Participants include members of parliament, former government officers, members of civil society and media persons from both countries.
They condemned the repeated terrorist attacks in both countries resulting in massive human and material losses.
On bilateral trade relations, the group emphasized the desirability to ensure smooth and friction-free trade and transit between Pakistan and Afghanistan. The group also urged both governments to create an enabling environment.
The group called upon both governments to expedite meetings of the Joint Economic Commission (JEC) and the Afghanistan Pakistan Transit Trade Coordination Authority (APTTCA).
As agreed between the two governments at the sixth APTTCA meeting, the group stressed upon the need for moving forward on the revised draft of the Afghanistan Pakistan Transit Trade Agreement (APTTA) for finalisation.

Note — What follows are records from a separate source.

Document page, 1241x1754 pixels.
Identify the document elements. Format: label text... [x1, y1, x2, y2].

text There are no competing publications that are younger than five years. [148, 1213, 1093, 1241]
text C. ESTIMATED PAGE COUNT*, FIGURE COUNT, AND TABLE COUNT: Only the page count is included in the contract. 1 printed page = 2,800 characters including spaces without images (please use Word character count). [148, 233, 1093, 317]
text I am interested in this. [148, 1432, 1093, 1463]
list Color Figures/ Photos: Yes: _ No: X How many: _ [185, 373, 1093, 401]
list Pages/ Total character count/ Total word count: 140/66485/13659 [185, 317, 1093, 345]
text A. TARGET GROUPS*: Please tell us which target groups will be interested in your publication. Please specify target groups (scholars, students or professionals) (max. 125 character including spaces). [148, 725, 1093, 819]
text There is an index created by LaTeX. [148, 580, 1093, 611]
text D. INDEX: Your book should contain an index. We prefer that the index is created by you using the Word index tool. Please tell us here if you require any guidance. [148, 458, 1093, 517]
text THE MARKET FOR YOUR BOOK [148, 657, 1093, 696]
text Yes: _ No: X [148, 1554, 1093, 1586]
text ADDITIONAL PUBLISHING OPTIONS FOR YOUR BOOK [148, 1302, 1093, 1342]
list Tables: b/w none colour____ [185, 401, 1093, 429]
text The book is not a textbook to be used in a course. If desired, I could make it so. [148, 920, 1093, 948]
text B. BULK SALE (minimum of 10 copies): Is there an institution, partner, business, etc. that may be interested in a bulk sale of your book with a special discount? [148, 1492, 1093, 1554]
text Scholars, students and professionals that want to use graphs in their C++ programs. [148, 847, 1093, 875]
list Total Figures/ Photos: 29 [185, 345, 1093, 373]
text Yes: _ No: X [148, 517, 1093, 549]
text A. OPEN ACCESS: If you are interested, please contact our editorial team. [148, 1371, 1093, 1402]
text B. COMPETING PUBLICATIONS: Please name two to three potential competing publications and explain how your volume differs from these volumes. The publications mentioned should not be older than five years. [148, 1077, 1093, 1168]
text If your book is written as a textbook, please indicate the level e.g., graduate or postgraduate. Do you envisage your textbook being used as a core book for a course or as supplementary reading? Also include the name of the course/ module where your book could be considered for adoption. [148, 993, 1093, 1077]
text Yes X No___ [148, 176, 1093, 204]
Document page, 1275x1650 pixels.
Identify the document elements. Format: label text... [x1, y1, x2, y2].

The participants urged both countries to start talks on the Preferential Trade Agreement (PTA) which had been under discussion for some time.
Calling upon the two governments to finalise the Bilateral Transport Agreement (BTA), the group said that Pakistani vehicles should be allowed to carry merchandise to destinations in Afghanistan and vice versa.
Both sides also recommended the two governments to hold ministerial meetings on bilateral and transit trade matters.
On Pakistani and Afghan prisoners, the group urged both governments to provide consular access and ensure fair and humane treatment to prisoners and detainees in accordance with international norms.
Urging both governments and members of civil society to encourage hosting male and female students for exchange programmes and home stays, particularly between the age groups of 15 and 19, the group also called for awarding additional scholarships for Afghan students, reserving a quota of 30 percent for female applicants.
Delegates also suggested exchange visits of national cricket teams, under-19 cricket, football, taekwondo and other sports teams.
Participants also expressed the resolve to persuade media houses to promote joint media and cultural programs.